The original fortress at Sigmaringen was first mentioned in 1077 in the chronicles of the Petershausen monastery. The oldest parts of the original castle and fortress are hidden beneath the alterations and rebuilding that took place between the 17th and 19th century. The preserved remains of the original construction date back to around 1200, during the time of the Hohenstaufen dynasty. These include the castle gate, the main building and the keep. Key elements of the original structure were gradually integrated into subsequent buildings over the ages. The modern castle’s foundations to a large extent follow the outline of the surrounding wall of the original fortress.

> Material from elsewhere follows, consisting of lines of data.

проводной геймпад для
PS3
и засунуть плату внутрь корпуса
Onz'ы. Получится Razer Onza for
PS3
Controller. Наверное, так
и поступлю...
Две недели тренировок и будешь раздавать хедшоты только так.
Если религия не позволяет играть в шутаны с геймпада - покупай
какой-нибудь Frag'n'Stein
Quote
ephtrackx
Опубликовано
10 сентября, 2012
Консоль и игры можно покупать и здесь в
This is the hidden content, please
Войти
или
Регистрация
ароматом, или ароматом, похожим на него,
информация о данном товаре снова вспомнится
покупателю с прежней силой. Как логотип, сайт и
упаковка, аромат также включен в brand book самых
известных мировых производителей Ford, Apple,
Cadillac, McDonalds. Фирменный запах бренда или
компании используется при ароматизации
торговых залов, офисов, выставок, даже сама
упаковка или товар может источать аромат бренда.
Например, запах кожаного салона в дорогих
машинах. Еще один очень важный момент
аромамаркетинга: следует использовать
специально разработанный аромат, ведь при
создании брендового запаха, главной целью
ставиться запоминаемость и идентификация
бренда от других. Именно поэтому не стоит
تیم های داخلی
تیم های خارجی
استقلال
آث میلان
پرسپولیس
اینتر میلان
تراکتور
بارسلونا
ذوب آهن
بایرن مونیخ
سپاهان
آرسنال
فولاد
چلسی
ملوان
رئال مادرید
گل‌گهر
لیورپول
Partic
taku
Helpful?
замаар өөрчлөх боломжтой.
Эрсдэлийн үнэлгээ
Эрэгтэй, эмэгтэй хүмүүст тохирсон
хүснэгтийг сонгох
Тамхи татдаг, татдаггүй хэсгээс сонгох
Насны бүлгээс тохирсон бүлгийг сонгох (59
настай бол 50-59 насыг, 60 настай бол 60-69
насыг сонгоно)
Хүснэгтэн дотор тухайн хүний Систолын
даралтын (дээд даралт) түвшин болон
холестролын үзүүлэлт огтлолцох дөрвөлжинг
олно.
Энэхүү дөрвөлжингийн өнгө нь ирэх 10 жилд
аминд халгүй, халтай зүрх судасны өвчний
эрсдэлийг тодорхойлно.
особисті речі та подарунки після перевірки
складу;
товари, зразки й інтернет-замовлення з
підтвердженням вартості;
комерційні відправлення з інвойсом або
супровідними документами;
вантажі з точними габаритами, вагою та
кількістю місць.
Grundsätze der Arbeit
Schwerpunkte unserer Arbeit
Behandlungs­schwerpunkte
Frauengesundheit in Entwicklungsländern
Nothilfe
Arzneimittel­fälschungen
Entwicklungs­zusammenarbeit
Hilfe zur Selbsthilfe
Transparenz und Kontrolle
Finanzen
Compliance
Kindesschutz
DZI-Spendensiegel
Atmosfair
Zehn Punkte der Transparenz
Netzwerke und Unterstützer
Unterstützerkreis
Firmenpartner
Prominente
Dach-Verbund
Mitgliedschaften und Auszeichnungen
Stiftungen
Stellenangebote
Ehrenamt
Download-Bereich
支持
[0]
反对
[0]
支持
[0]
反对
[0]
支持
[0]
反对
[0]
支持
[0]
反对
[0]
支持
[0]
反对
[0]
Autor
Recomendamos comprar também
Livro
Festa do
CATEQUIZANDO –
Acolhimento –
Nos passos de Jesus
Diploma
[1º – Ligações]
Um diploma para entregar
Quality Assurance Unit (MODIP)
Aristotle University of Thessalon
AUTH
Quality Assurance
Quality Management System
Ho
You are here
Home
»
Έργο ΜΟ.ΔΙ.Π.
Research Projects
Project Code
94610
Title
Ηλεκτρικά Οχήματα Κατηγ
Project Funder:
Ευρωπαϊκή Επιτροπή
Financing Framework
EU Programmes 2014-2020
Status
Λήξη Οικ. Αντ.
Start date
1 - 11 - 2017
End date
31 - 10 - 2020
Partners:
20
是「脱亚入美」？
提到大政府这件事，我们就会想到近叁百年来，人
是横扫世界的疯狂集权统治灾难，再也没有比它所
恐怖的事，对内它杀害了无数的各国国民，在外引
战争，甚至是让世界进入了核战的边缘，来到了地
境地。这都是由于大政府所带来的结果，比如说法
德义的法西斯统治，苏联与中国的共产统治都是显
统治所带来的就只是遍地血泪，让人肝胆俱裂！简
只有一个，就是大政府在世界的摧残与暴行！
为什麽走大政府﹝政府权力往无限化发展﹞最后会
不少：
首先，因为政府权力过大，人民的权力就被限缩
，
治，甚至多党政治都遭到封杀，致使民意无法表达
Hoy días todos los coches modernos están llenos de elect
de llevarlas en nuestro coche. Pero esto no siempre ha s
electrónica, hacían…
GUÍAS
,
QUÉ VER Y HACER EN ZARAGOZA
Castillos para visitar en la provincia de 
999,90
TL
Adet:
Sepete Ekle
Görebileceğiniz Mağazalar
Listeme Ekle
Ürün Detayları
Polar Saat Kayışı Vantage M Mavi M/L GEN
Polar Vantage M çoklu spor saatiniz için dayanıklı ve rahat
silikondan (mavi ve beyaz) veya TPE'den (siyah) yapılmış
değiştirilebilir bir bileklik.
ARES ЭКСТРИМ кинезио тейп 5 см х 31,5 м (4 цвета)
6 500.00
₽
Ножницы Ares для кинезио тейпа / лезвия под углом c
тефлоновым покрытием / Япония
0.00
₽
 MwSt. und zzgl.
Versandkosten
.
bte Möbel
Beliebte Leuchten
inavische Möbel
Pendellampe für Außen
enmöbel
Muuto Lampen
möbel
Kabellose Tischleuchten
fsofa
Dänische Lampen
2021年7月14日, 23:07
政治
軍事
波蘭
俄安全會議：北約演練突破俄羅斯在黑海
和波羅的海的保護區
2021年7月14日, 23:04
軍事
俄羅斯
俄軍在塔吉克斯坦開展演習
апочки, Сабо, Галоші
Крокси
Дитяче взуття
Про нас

Architectural artifacts give us a good idea of what the fortified castle was like in the 12th century. Designed with defense in mind, the original fortress featured tented and mono-pitched roofs, several towers and gates, round window openings and friezes that made the castle at Sigmaringen something of an architectural highlight in the Upper Danube Valley even back then. The 13th and 14th centuries appear to have left no palpable trace. It was not until the 15th century that the castle entered its next construction phase under the instruction of the then Count of Werdenberg, who was known for his love of building. The Count expanded the castle outwards on the north-eastern side. The only part that remains from this period however is the lintel above the entrance to the Swedish Tower, engraved with the year 1498. A couple of years later the castle was expanded westwards. Some years after this, the building entered its third construction period under Karl II, Count of Hohenzollern-Sigmaringen (1576 – 1606). In the years from 1627 to 1630, the castle underwent another substantial transformation under the guidance of architect and master builder, Hans Alberthal, renowned for his Renaissance works around Dillingen. These expansions played a major role in converting the former fortress and castle into a magnificent palace. Around 1650, Baroque architect Michael Beer combined under one roof the two separate buildings that had been constructed during Werdenberg’s ownership. The palace then remained largely untouched with only small-scale expansions and remodeling work during the 18th century. The Gallery of Ancestors was constructed as early as 1736, prior to a renovation in 1879. From 1860 to 1880, royal architect and first curator to the province of Hohenzollern, Josef Laur, introduced a Gothic Revival style (sometimes referred to as neo-Gothic). The castle then underwent a radical redesign after the great fire of 1893, which substantially damaged upper part of the castle. This project was undertaken primarily by Munich-based architect Emanuel von Siedl with assistance from fellow architect and state building official Johannes de Pay. The result was the beautiful castle you see today, with architectural elements grounded in historicism and eclecticism. The Portuguese Gallery, completed in 1902, marked the end of these renovations. It closes off the castle’s inner courtyard where it borders the town of Sigmaringen.